A TOP Scottish university is to launch an innovative project to encourage secondary school pupils to see the benefits of research.

Strathclyde University, in Glasgow, is the only institution in Scotland to secure financial support from the UK Research Council (RCUK) for the initiative.

Academics and students from Strathclyde will work with teachers and pupils from three Glasgow secondary schools – Bellahouston Academy, Knightswood Secondary and Springburn Academy.

Professor Geri Smyth, from Strathclyde's School of Education, said: "We aim to increase young people's understanding of what research is because it is not always seen as relevant to pupils or the wider community. Research has an impact and an influence on everyone's daily lives."

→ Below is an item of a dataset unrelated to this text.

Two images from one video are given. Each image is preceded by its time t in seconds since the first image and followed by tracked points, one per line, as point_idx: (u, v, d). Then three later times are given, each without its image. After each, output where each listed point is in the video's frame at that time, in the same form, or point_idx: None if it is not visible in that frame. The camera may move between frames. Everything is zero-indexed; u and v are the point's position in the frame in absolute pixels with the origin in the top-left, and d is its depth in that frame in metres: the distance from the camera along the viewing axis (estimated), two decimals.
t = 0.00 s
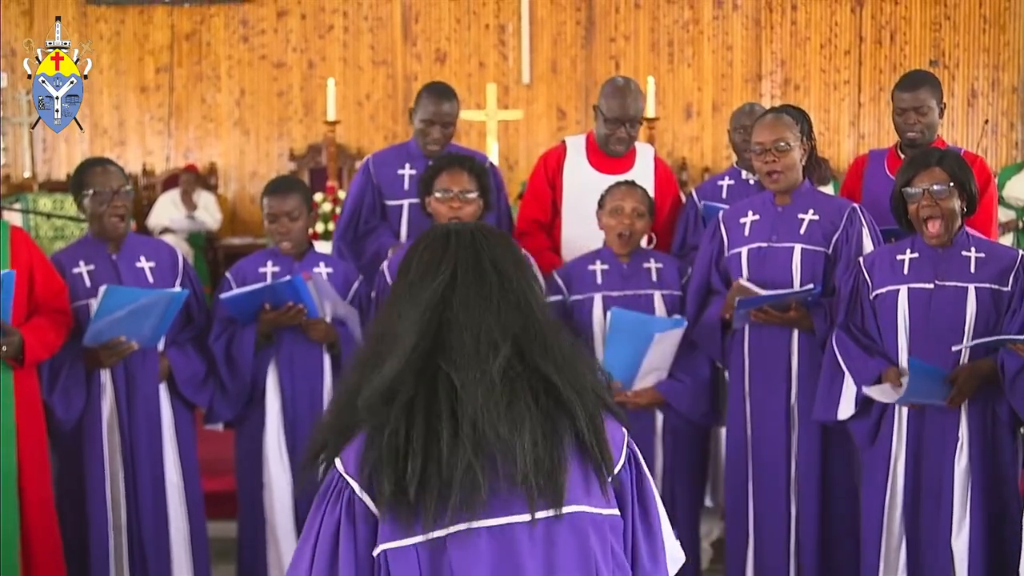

Professor Tim Bedford, Strathclyde's associate deputy principal for research, added: "The new project will initially focus on staff and pupils from the partner schools working with academics and students from the university's computer and information sciences, engineering, education, history and English departments."

Stephen Curran, the council's executive member for education, said the project would help widen access. He added: "More and more Glasgow school- children are being accepted to universities and any project that makes this transition easier is to be welcomed and embraced."

RCUK's Professor John Womersley said: "We aim to encourage quality inter-actions between students and researchers in a broad range of disciplines."

In a separate move, students from Strathclyde University's Business School helped develop a project to encourage youngsters from deprived backgrounds apply for courses.

High achieving pupils from a number of Glasgow schools have been invited to the business school to experience university life.